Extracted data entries
__________________________________________________

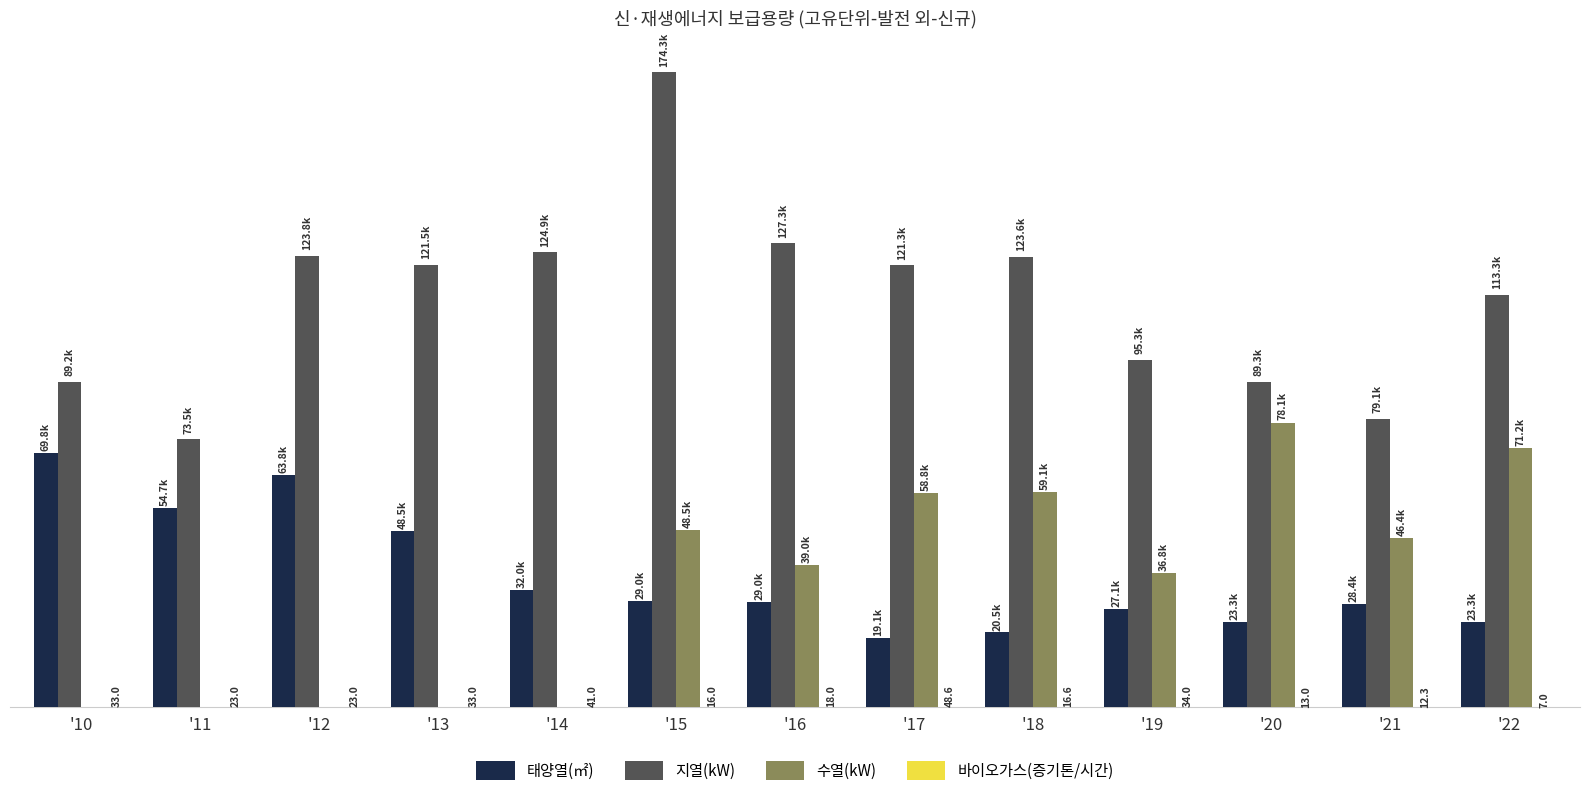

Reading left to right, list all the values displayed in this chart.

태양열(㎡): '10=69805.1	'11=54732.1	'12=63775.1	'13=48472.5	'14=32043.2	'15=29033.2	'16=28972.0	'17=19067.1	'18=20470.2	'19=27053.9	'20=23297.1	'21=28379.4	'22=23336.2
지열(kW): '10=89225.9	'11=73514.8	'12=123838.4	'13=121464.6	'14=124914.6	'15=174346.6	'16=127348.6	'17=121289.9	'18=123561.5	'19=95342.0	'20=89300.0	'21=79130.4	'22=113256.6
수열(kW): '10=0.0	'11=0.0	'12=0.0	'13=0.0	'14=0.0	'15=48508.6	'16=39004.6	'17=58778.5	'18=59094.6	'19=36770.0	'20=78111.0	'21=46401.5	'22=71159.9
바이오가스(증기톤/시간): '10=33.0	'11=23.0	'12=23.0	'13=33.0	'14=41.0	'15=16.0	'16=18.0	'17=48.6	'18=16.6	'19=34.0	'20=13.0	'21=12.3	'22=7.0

__________________________________________________

#### WHAT YOU NEED TO DO
Lay out each line of the records above as a numbered list, skipping blank lines and omitting the pictures.

#### TASK RESULT
1. Reading left to right, list all the values displayed in this chart.
2. 태양열(㎡): '10=69805.1	'11=54732.1	'12=63775.1	'13=48472.5	'14=32043.2	'15=29033.2	'16=28972.0	'17=19067.1	'18=20470.2	'19=27053.9	'20=23297.1	'21=28379.4	'22=23336.2
3. 지열(kW): '10=89225.9	'11=73514.8	'12=123838.4	'13=121464.6	'14=124914.6	'15=174346.6	'16=127348.6	'17=121289.9	'18=123561.5	'19=95342.0	'20=89300.0	'21=79130.4	'22=113256.6
4. 수열(kW): '10=0.0	'11=0.0	'12=0.0	'13=0.0	'14=0.0	'15=48508.6	'16=39004.6	'17=58778.5	'18=59094.6	'19=36770.0	'20=78111.0	'21=46401.5	'22=71159.9
5. 바이오가스(증기톤/시간): '10=33.0	'11=23.0	'12=23.0	'13=33.0	'14=41.0	'15=16.0	'16=18.0	'17=48.6	'18=16.6	'19=34.0	'20=13.0	'21=12.3	'22=7.0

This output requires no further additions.